According to Steel J., the intention is the key. If the correspondence is to make overtures for compromise or settlement, the document will be protected by the privilege. However, according to Gemma Lampert, senior associate in the dispute resolution team at UK law firm Dundas & Wilson, “the without prejudice rule is not absolute and even communications made in an attempt to settle a dispute may be admissible if the case requires it”.

The use of this expression in a communication between a client and his solicitor is unnecessary, of course, because this type of correspondence is protected by the solicitor-and-client privilege.

The “Confidential and legally privileged” notice is also widely used in correspondence. When used at the end of an email, this notice serves more as an intimidation tool, rather than a legal one. Most of the time, the recipient is not someone to whom a privileged communication protection could be expected. In D. v.
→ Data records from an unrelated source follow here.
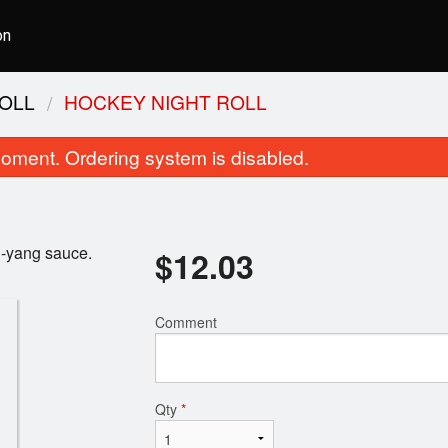
on
OLL
HOCKEY NIGHT ROLL
oment. Ordering system is disabled.
n-yang sauce.
$
12.03
Comment
Kappa Roll
Nigiri Sush
$3.15
$1.81
Qty
*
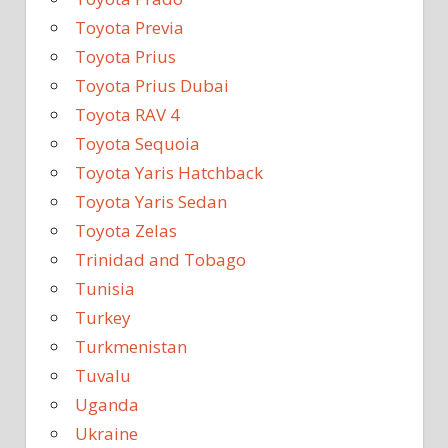
Toyota Previa
Toyota Prius
Toyota Prius Dubai
Toyota RAV 4
Toyota Sequoia
Toyota Yaris Hatchback
Toyota Yaris Sedan
Toyota Zelas
Trinidad and Tobago
Tunisia
Turkey
Turkmenistan
Tuvalu
Uganda
Ukraine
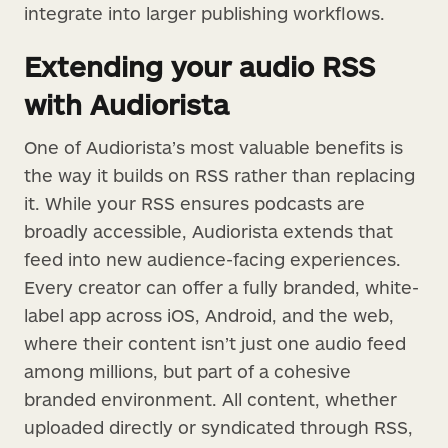
integrate into larger publishing workflows.
Extending your audio RSS
with Audiorista
One of Audiorista’s most valuable benefits is
the way it builds on RSS rather than replacing
it. While your RSS ensures podcasts are
broadly accessible, Audiorista extends that
feed into new audience-facing experiences.
Every creator can offer a fully branded, white-
label app across iOS, Android, and the web,
where their content isn’t just one audio feed
among millions, but part of a cohesive
branded environment. All content, whether
uploaded directly or syndicated through RSS,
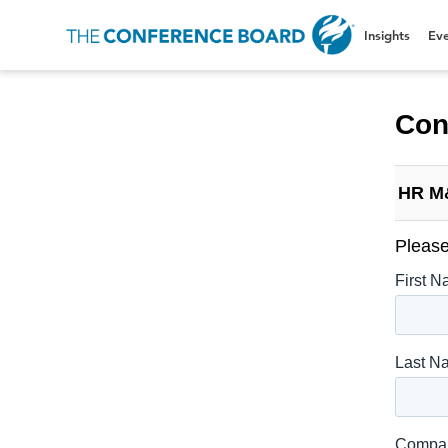
Insights
Eve
Con
HR M
Please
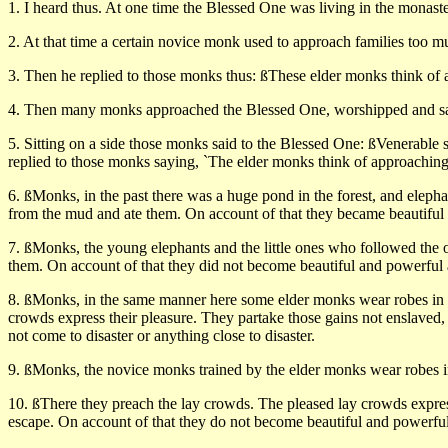
1. I heard thus. At one time the Blessed One was living in the monaste
2. At that time a certain novice monk used to approach families too 
3. Then he replied to those monks thus: ßThese elder monks think of ap
4. Then many monks approached the Blessed One, worshipped and sat
5. Sitting on a side those monks said to the Blessed One: ßVenerable 
replied to those monks saying, `The elder monks think of approaching fa
6. ßMonks, in the past there was a huge pond in the forest, and eleph
from the mud and ate them. On account of that they became beautiful a
7. ßMonks, the young elephants and the little ones who followed the o
them. On account of that they did not become beautiful and powerful a
8. ßMonks, in the same manner here some elder monks wear robes in th
crowds express their pleasure. They partake those gains not enslaved
not come to disaster or anything close to disaster.
9. ßMonks, the novice monks trained by the elder monks wear robes in
10. ßThere they preach the lay crowds. The pleased lay crowds express
escape. On account of that they do not become beautiful and powerful 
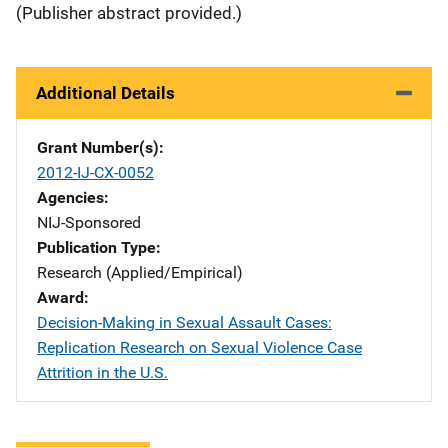
(Publisher abstract provided.)
Additional Details
Grant Number(s)
2012-IJ-CX-0052
Agencies
NIJ-Sponsored
Publication Type
Research (Applied/Empirical)
Award
Decision-Making in Sexual Assault Cases:
Replication Research on Sexual Violence Case
Attrition in the U.S.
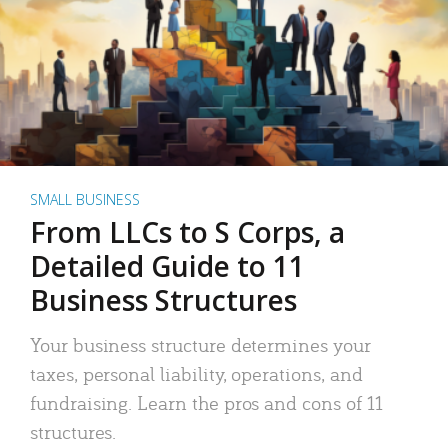
SMALL BUSINESS
From LLCs to S Corps, a
Detailed Guide to 11
Business Structures
Your business structure determines your
taxes, personal liability, operations, and
fundraising. Learn the pros and cons of 11
structures.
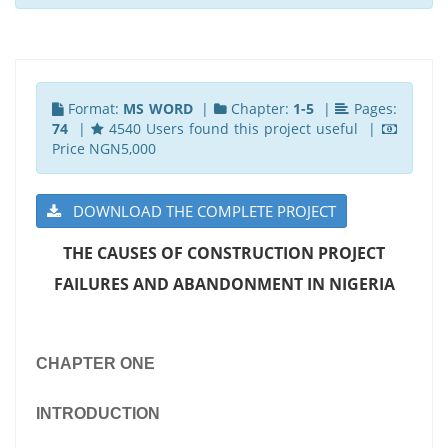
Format:
MS WORD
|
Chapter:
1-5
|
Pages:
74
|
4540 Users found this project useful |
Price NGN5,000
DOWNLOAD THE COMPLETE PROJECT
THE CAUSES OF CONSTRUCTION PROJECT
FAILURES AND ABANDONMENT IN NIGERIA
CHAPTER ONE
INTRODUCTION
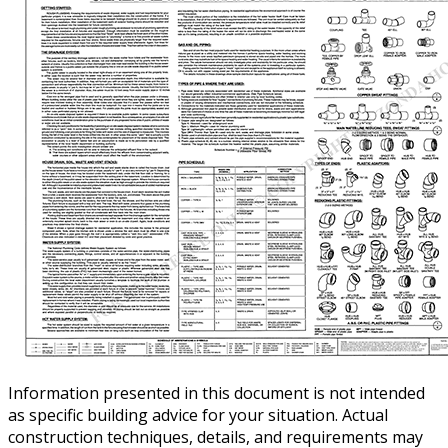
Information presented in this document is not intended
as specific building advice for your situation. Actual
construction techniques, details, and requirements may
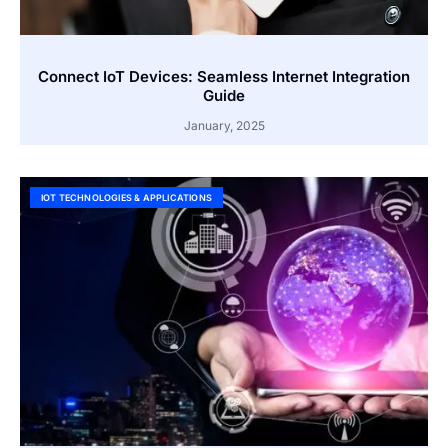
Connect IoT Devices: Seamless Internet Integration
Guide
January, 2025
IOT TECHNOLOGIES & APPLICATIONS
National Society for prevention of Cruelty of Children [1978] AC 171, four fundamental conditions were recognized for a confidential communication to be privileged. 

  1. the communications must originate in a confidence that they will not be disclosed;
  2. this element of confidentiality must be essential to the full and satisfactory maintenance of the relation between the parties;
  3. the relation must be one that the opinion of the community ought to be sedulously fostered;
  4. the injury that would inure to the relation by the disclosure of the communications must be greater than the benefit thereby gained for the correct disposal of the litigation.

A simple “confidentiality notice” will more than suffice, because the objective is to avoid the divulgation of the information that is contained within the email. The confidentiality notice will even cover the privileged communication because all privileged communications are confidential but not all confidential communications are privileged. This is where we usually err! 

Remember, everything should be used moderately. It is more valuable to use the right words at the right moment than unnecessarily intimidating words.

Comments

  1. Christell: In many cases, lawyers stick a without prejudice on every letter they write, more times than not simply to add sting, as a badge of temerity or brashness, so much so that you will routinely see it stamped or printed on letters clearly intended to be with prejudice, such as a letter which purports to confirm a settlement.

    If a letter is written without prejudice, the rule of thumb is that it is privileged and cannot be used in Court as evidence. However, in some jurisdictions, there has been so much abuse of this caution that no such privilege is extended to any letter marked without prejudice unless in fact the letter actually advances a settlement or otherwise is part of some such negotiation towards settling.

  2. Robert S. Doggett

    If within the text of a without Prejudice letter, there are false statements of facts (which the parties know to be false) and this letter contains a settlement offer, is is still considered priviledge?, Can this letter be used as evidence if the settlement part is removed?

    From my understanding, the courts want honest attempts to settle and lies within these “without prejudice” letters defiet this purpose.